On 23-May-2011 07:44 , Boris wrote:
I have a program that copies a DB2 file into an IFS stream file. It
may process millions of records. The problem is that the program
consumes high CPU (more than 90%). I removed all the processing and
only left the read from the DB2 file and write to the IFS file
functions. The program stack shows the write function almost
constantly so I assume the write function is the one to blame. What
is the best way to implement a solution like that?

Please do not post an entire digest; especially when just posting a new message, as even more of the extra data is unrelated. Just compose a "new message" to the list as addressee; there should be no reason to use "reply to" [a digest] just to get that addressee, and if for some reason that is done, then please trim all of the digest not related to the message being composed then sent.

High CPU is not necessarily bad. Maximizing CPU, i.e. high CPU, is generally a good thing, when efficiency is high. However most likely this scenario is the effect of the underlying write processing efficiently performing each of the many more than necessary write requests.
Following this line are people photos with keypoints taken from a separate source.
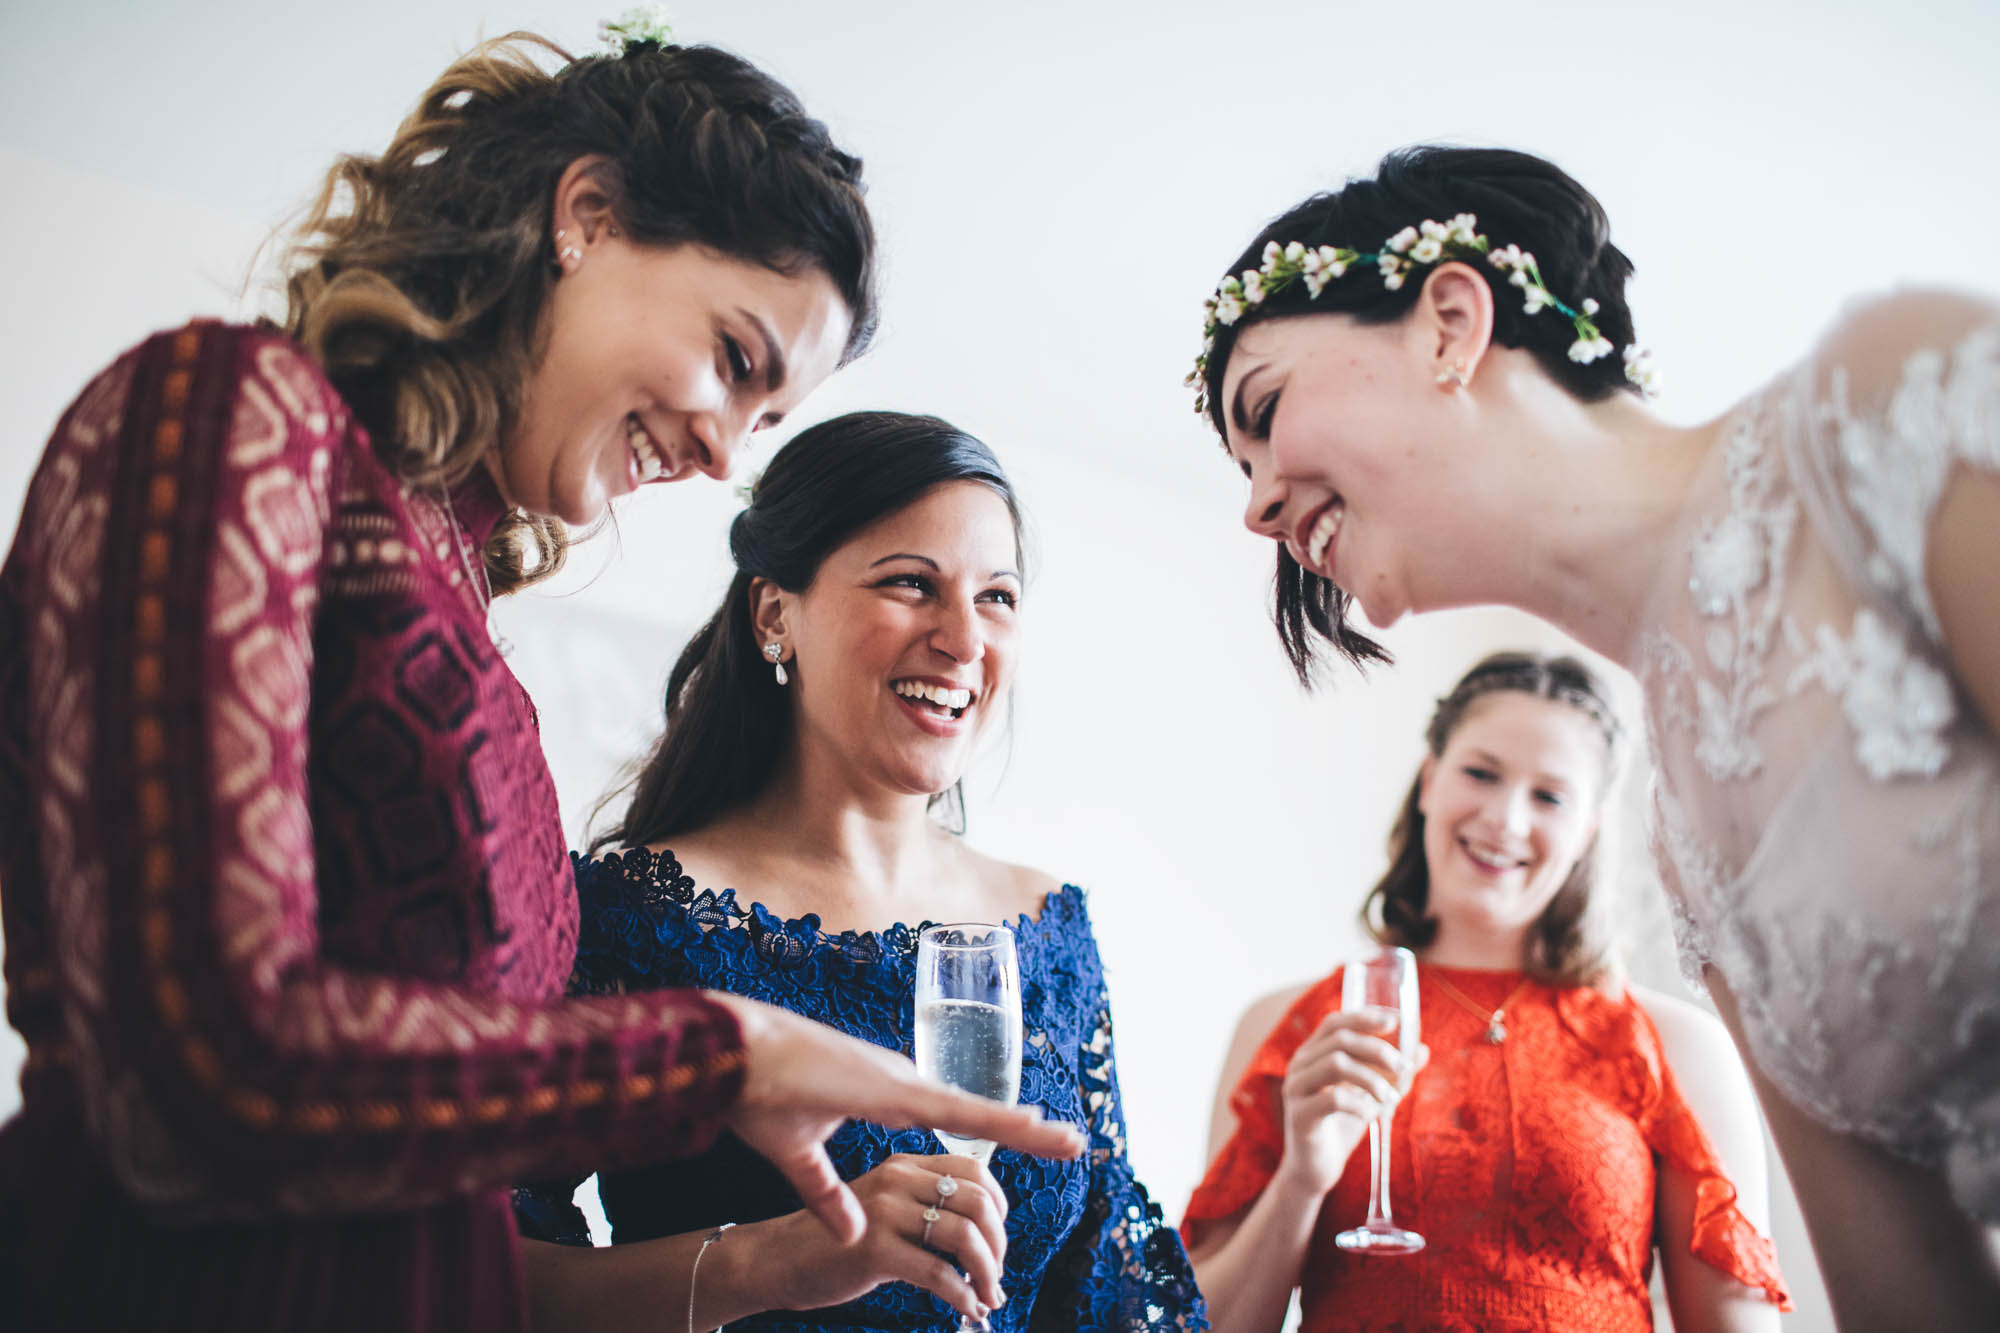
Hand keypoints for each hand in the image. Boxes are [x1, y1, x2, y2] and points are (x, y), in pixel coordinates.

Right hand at [704, 992, 1082, 1242]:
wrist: (730, 1061)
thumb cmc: (756, 1098)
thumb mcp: (800, 1157)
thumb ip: (827, 1193)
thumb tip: (850, 1229)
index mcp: (882, 1092)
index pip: (947, 1113)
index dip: (985, 1127)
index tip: (1022, 1134)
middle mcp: (901, 1083)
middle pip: (974, 1110)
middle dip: (1021, 1128)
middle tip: (1069, 1141)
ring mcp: (901, 1083)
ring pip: (978, 1110)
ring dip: (1024, 1127)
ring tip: (1069, 1141)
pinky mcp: (893, 1091)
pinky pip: (957, 1111)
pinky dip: (997, 1120)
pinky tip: (1030, 1126)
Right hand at [758, 1152, 1009, 1324]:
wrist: (779, 1259)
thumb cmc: (835, 1238)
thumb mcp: (882, 1206)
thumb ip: (923, 1207)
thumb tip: (983, 1234)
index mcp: (904, 1165)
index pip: (974, 1169)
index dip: (999, 1205)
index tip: (999, 1236)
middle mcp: (897, 1181)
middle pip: (977, 1201)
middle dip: (998, 1243)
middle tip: (996, 1273)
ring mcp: (885, 1213)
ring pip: (963, 1237)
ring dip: (986, 1272)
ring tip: (986, 1295)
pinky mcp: (874, 1250)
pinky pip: (938, 1273)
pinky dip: (962, 1295)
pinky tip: (966, 1307)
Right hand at [1274, 1009, 1426, 1195]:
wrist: (1316, 1170)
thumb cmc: (1342, 1127)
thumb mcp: (1371, 1096)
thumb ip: (1392, 1074)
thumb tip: (1422, 1050)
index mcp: (1312, 1055)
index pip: (1335, 1023)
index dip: (1363, 1017)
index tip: (1395, 1020)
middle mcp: (1299, 1066)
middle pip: (1339, 1040)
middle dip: (1377, 1050)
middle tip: (1402, 1068)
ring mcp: (1296, 1090)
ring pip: (1336, 1063)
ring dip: (1372, 1078)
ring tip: (1389, 1098)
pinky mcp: (1300, 1116)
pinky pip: (1333, 1099)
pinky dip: (1360, 1104)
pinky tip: (1371, 1116)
The database read will by-default be reading "blocks" of data, though probably each of the "write" requests in the program is writing only one record [, or worse just one column of data for one record, or absolutely worst just one byte of data for one record] of database data to the stream file for each database record that is "read". And although the program may "read" just one record from the database, the read is likely from a block of data, not from the database itself. The resolution in that case is to perform similar to the database which is reading in blocks, and that would be to write in blocks. So instead of writing [what is probably currently] one byte for each write, tens or hundreds of bytes for each write, the program would do better to write thousands, and even better to write millions of bytes for each write.